Natural Times, July/August/September 2012

By Paul Rutkovsky

One of the most boycotted companies in the world, Nestle, has again been criticized for purchasing cocoa from farms using child labor in West Africa. The first boycott, launched on July 7, 1977, proclaimed Nestle’s promotion of infant formula over breastfeeding was leading to health problems and death among infants in less developed countries. Now, the U.S. Government claims that more than 1.8 million children work in cocoa farms in that region of Africa. “Nestle and other chocolate manufacturers agreed to end the use of abusive and forced child labor on cocoa farms by July 1, 2005, but they failed to do so.” (International Labor Rights Forum).

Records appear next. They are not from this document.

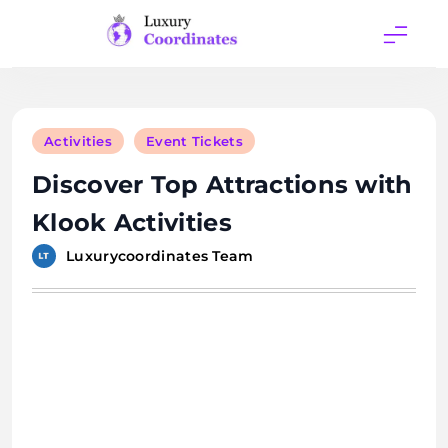
Skip
to
content
Luxury
Coordinates
Activities
Event Tickets
Discover Top Attractions with
Klook Activities
Luxurycoordinates Team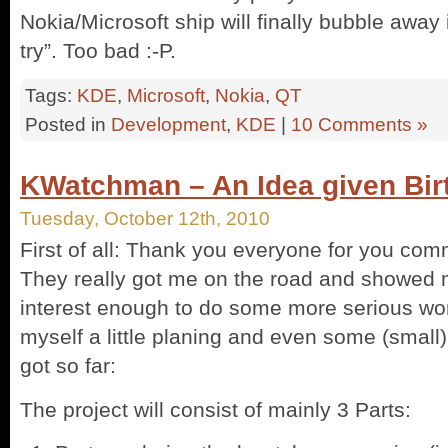
Nokia/Microsoft ship will finally bubble away
try”. Too bad :-P.
Tags:
KDE
,
Microsoft
,
Nokia
,
QT
Posted in
Development
,
KDE
|
10 Comments »
KWatchman – An Idea given Bir
Tuesday, October 12th, 2010
First of all: Thank you everyone for you co
They really got me on the road and showed m
interest enough to do some more serious wo
myself a little planing and even some (small)
got so far:
The project will consist of mainly 3 Parts: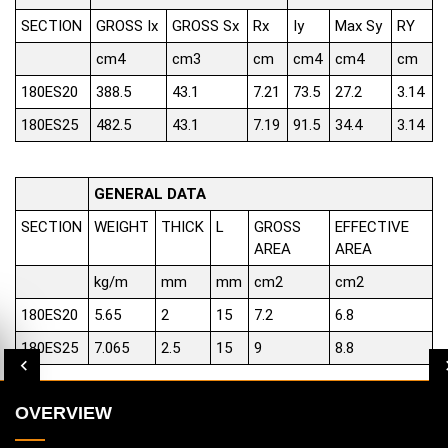
SECTION
GROSS Ix
GROSS Sx
Rx
Iy
Max Sy
RY
cm4
cm3
cm
cm4
cm4
cm
180ES20
388.5
43.1
7.21
73.5
27.2
3.14
180ES25
482.5
43.1
7.19
91.5
34.4
3.14
GENERAL DATA
SECTION
WEIGHT
THICK
L
GROSS
EFFECTIVE
AREA
AREA
kg/m
mm
mm
cm2
cm2
180ES20
5.65
2
15
7.2
6.8
180ES25
7.065
2.5
15
9
8.8
OVERVIEW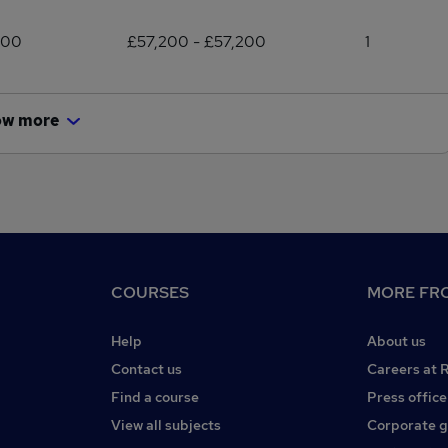
200
£57,200 - £57,200
1
ow more
COURSES
MORE FRO
Help
About us
Contact us
Careers at 
Find a course
Press office
View all subjects
Corporate 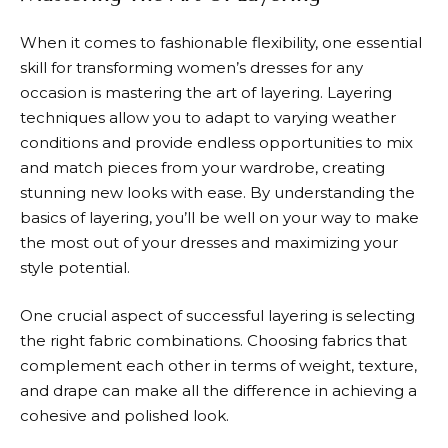
When it comes to fashionable flexibility, one essential
skill for transforming women’s dresses for any
occasion is mastering the art of layering. Layering
techniques allow you to adapt to varying weather
conditions and provide endless opportunities to mix
and match pieces from your wardrobe, creating
stunning new looks with ease. By understanding the
basics of layering, you’ll be well on your way to make
the most out of your dresses and maximizing your
style potential.
One crucial aspect of successful layering is selecting
the right fabric combinations. Choosing fabrics that
complement each other in terms of weight, texture,
and drape can make all the difference in achieving a
cohesive and polished look.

The Ivory Coast is the source of half of the world’s cocoa. Ninety percent of cocoa plantations use slave labor and trafficked children who are beaten and forced to work many more hours a week than 40 to produce the cocoa. The work is dangerous and grueling. These children not only lose their freedom, but also the right to a basic education.

Traveling into the heart of the Ivory Coast in January 2012, a team of CNN journalists found that child labor, trafficking, and slavery are rife in a cocoa industry that produces some of the world’s best-known brands.

A little more history: After a series of news reports surfaced in 2001 about gross violations in the cocoa industry, lawmakers in the United States put immense pressure on the industry to change. Iowa Sen. Tom Harkin, teamed with Rep. Eliot Engel of New York, spearheaded the response. “How many people in America know that all this chocolate they are eating—candies and all of those wonderful chocolates—is being produced by terrible child labor?” After intense lobbying by the cocoa industry, lawmakers had little support from their colleagues in congress. What happened? A voluntary protocol was written, signed by the heads of the chocolate industry, to stop the worst forms of child labor “as a matter of urgency.” One of the key goals was to certify the cocoa trade as child labor free. The hope was that the protocol would end child labor in the cocoa fields. It did not.

A recent study by Tulane University says the industry’s efforts to stop child labor are “uneven” and “incomplete” and that 97 percent of Ivory Coast’s farmers have not been reached. Contrary to the assurance of action, Tulane’s research and CNN’s investigation could only find promises. The child labor continues.